Moment of inertia as a simple shape descriptor for diffusion-based shape-constrained molecular generation
Abstract
The article introduces MLConformerGenerator, a machine-learning framework for shape-constrained molecular generation that combines an Equivariant Diffusion Model (EDM), guided by a compact shape descriptor based on the principal components of the moment of inertia tensor, and a Graph Convolutional Network (GCN) model for bond prediction. The compact yet informative descriptor provides concise representation of molecular shape, enabling scalable learning from large datasets and synthetic conformers generated from 2D molecular inputs. The use of a GCN for bond prediction is evaluated in comparison to deterministic methods. The suggested approach provides an ability to fine-tune the model to generate datasets with chemical-feature distributions closely matching those of target datasets of real conformers. The proposed model supports generation conditioned on both explicit conformers and arbitrary shapes, offering flexibility for applications such as dataset augmentation and structure-based molecule design.

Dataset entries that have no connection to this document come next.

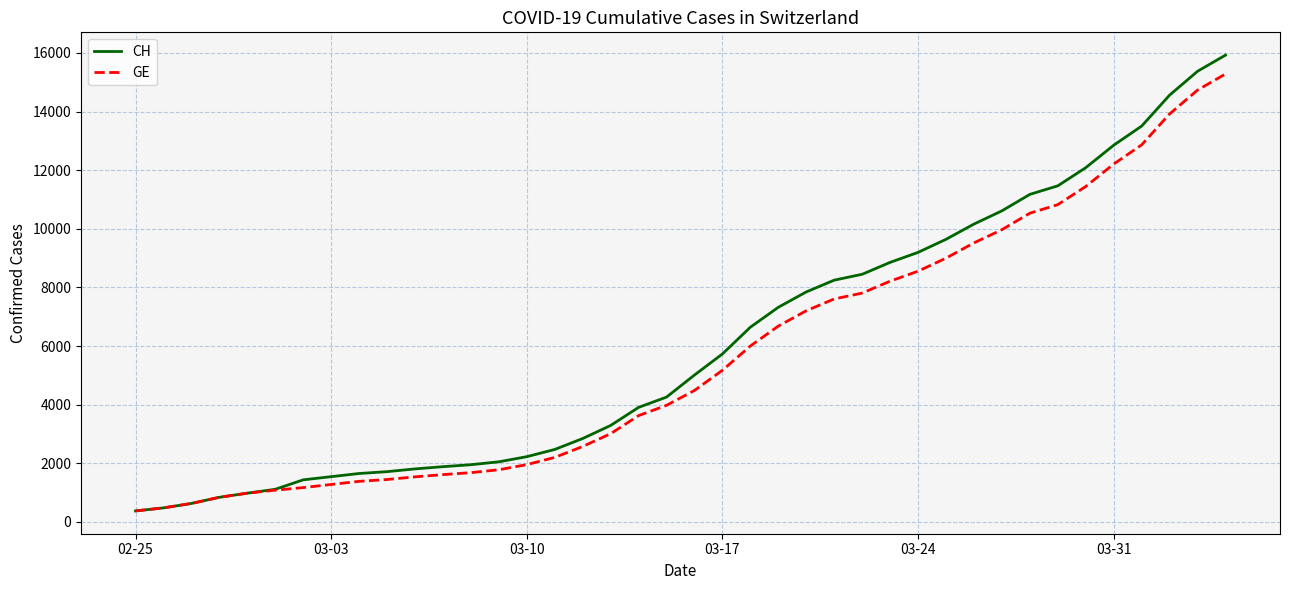

What is the highest value of the GE series?

15284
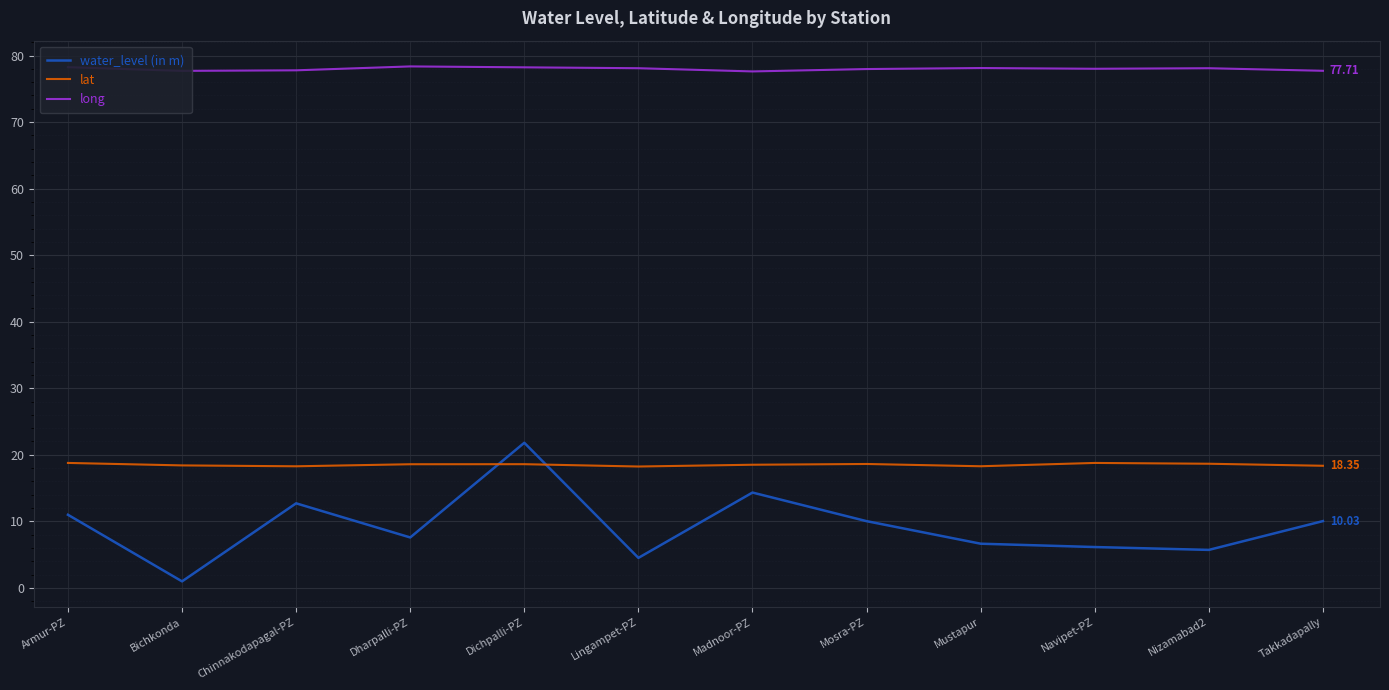

Which series has the largest total across all categories?

long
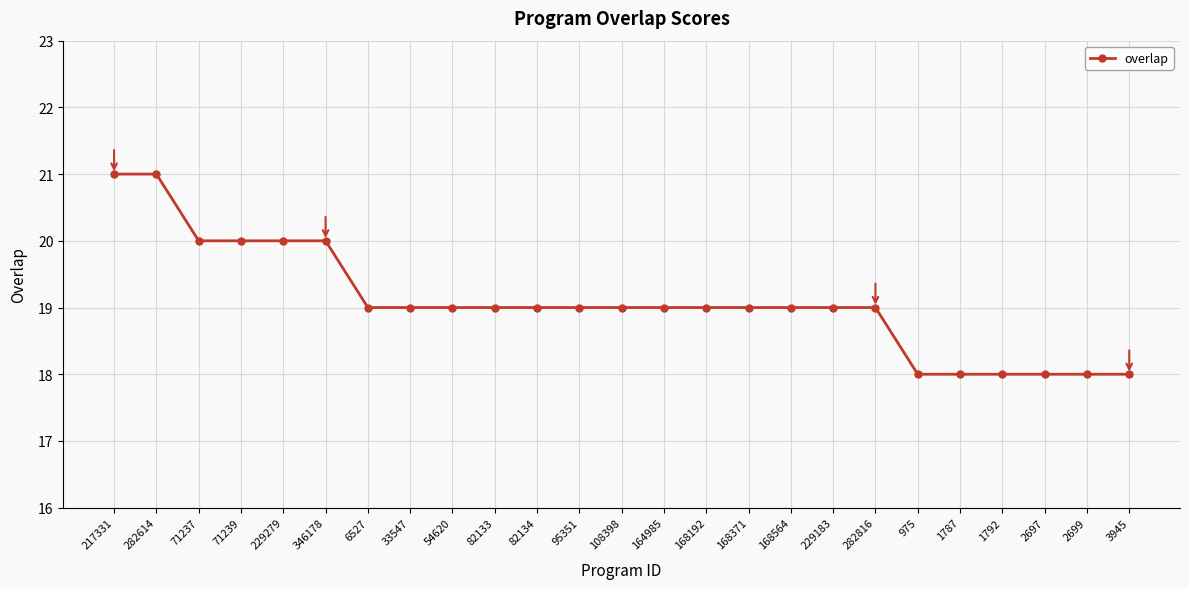

What is the difference between the second highest and minimum values?

3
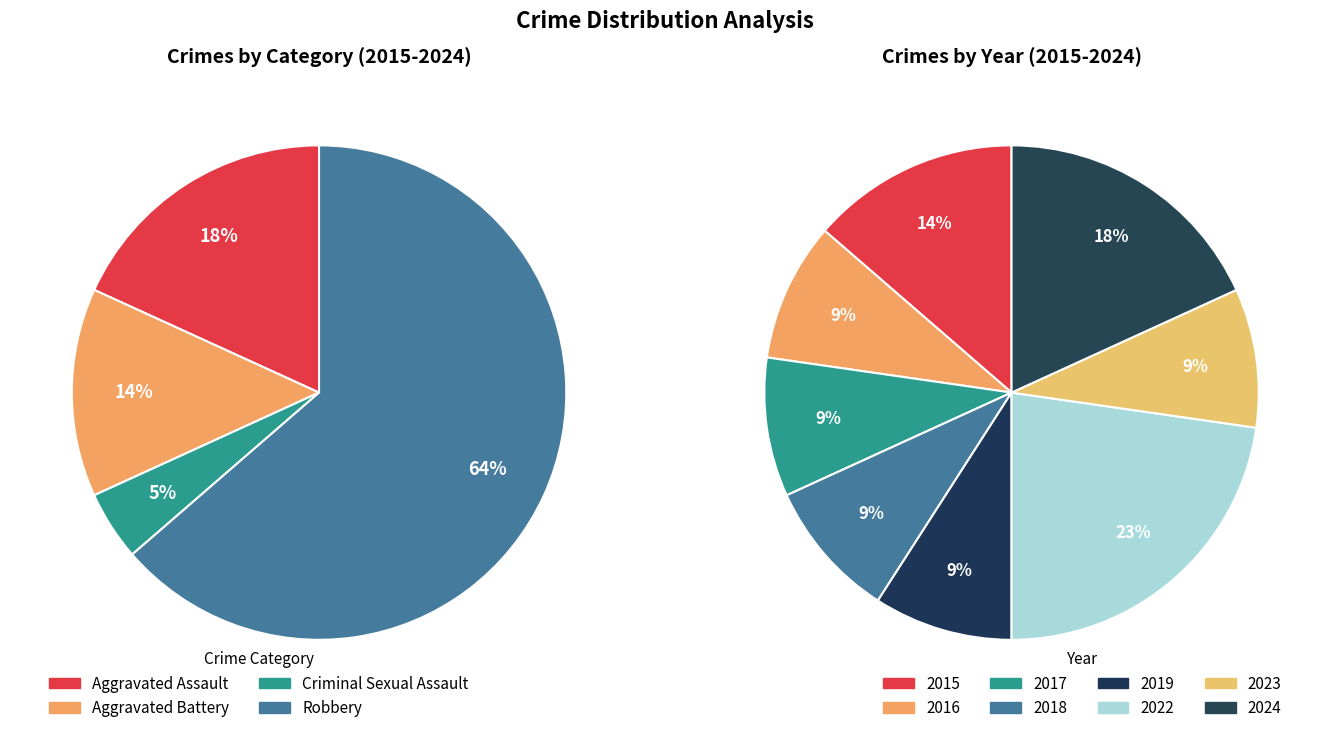

Which has a higher value, 2024 or 2019?

2024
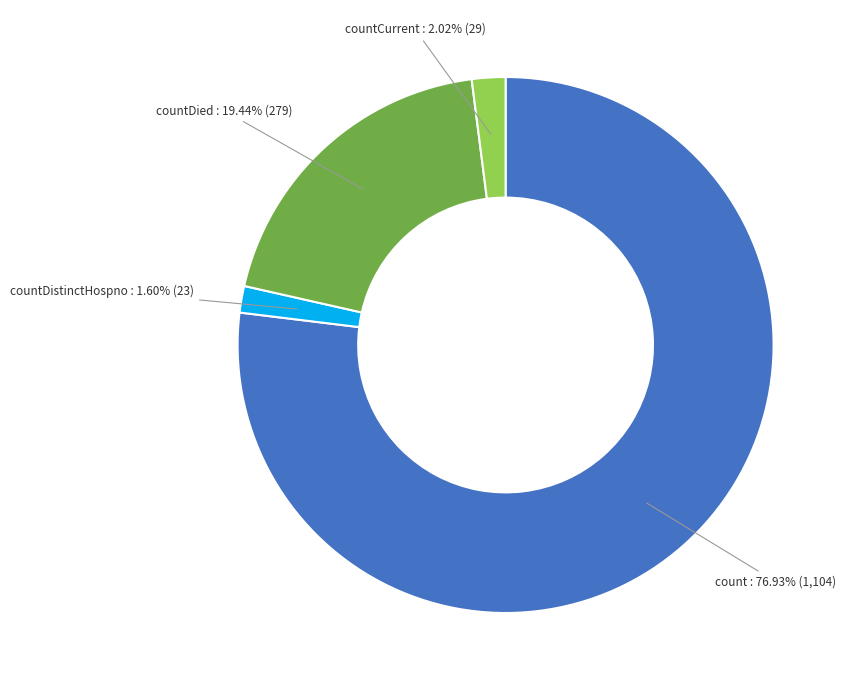

Is there any slice that represents more than half of the pie?

Yes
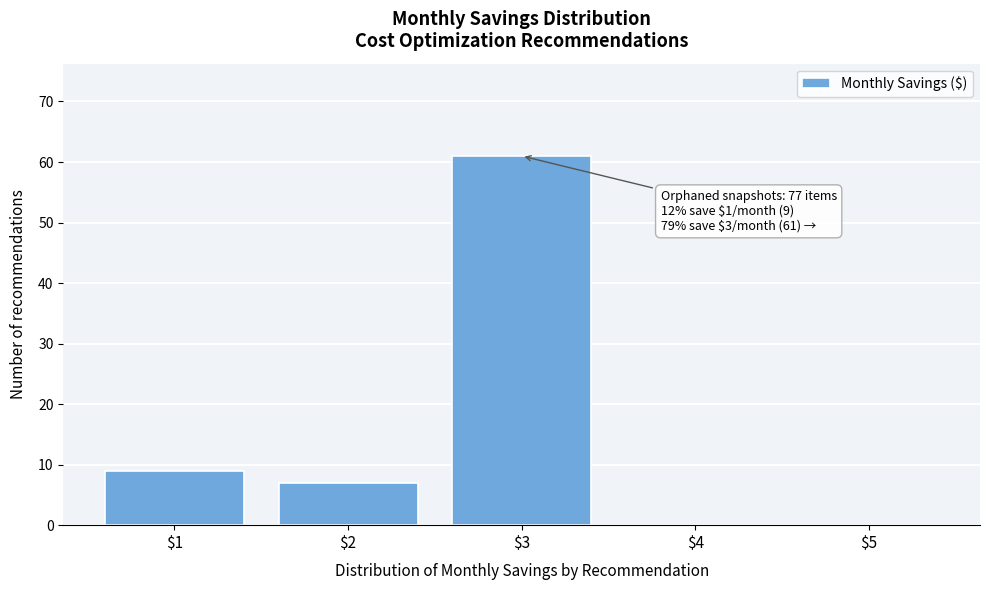

Which range on the x-axis has the tallest bar?

2.5 to 3.5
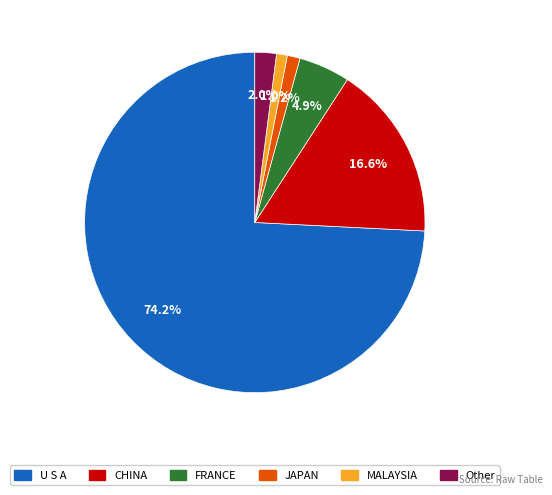

What percentage is the Other slice, to the nearest percent?

2%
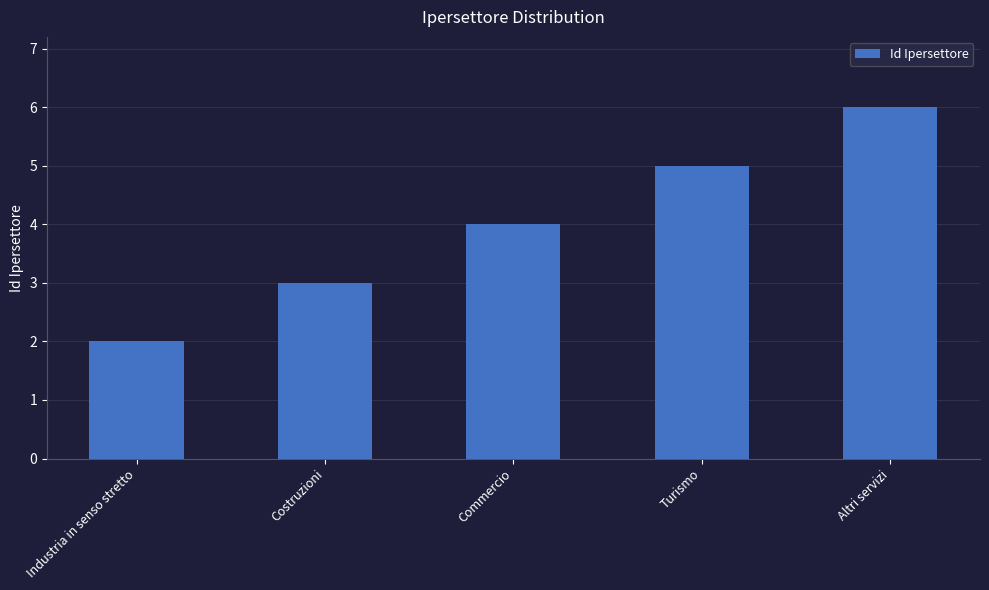

What is the label of the 4th bar from the left?

Turismo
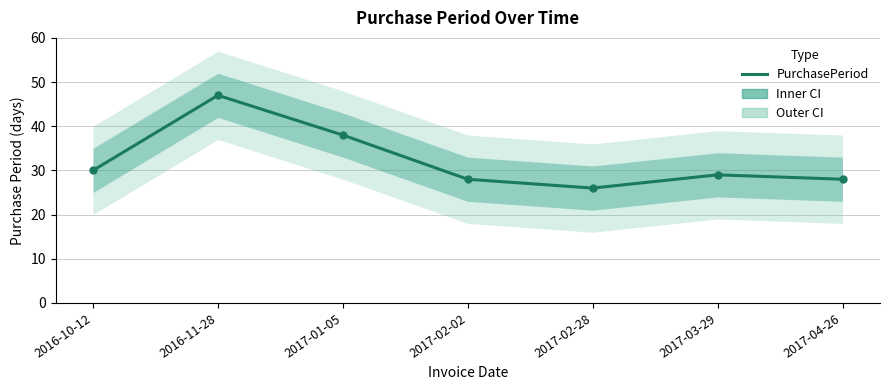

What is the label of the 6th point from the left?

2017-03-29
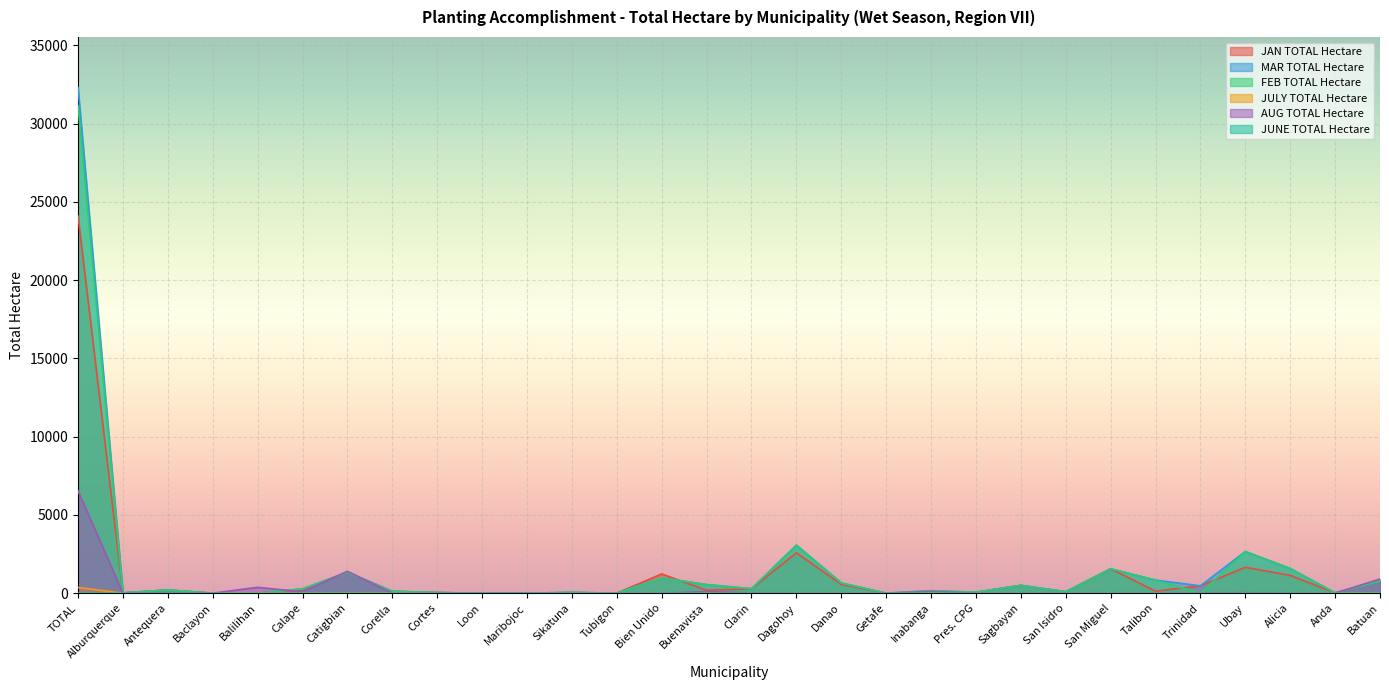

Reading right to left, what are all the values shown in this chart?

JAN TOTAL Hectare: 780	19	1138	1655	470	130	1557	91	499	62	84	0	565	2581	279	190	1231	0	40	0	0	40	121	1337	216	0	0	205	19	24092
MAR TOTAL Hectare: 780	19	1577	2662	470	836	1557	91	499	63	158	0	654	3066	285	549	974	0	51	0	0	40	121	1337	276	0	0	205	21	32310
FEB TOTAL Hectare: 780	19	1577	2662	0	836	1557	91	499	63	158	0	654	3066	279	549	974	0	51	0	0	40	121	1337	276	0	0	205	21	31156
JULY TOTAL Hectare: 8	0	0	0	0	0	0	0	0	0	13	0	0	0	5	0	0	1	0	0	0	0	0	0	0	0	0	5	0	364
AUG TOTAL Hectare: 907	0	0	34	9	0	0	0	0	0	112	0	0	0	12	101	0	1	0	20	19	0	0	1399	85	376	0	30	0	6540
JUNE TOTAL Hectare: 0	0	0	0	0	0	0	0	0	0	0	0	0	0	2	0	0	0	0	0	0	0	0	0	0	0	0	2	0	6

Trained on over 1.6 million molecules, the model demonstrates the ability to generate chemically valid, structurally diverse molecules that conform to target shape constraints. It achieves an average shape similarity of 0.53 to a reference conformer, with peak similarity exceeding 0.9 - a performance comparable to that of analogous models relying on more complex descriptors. The results show that integrating physically grounded descriptors with modern generative architectures provides a robust and effective strategy for shape-constrained molecular design.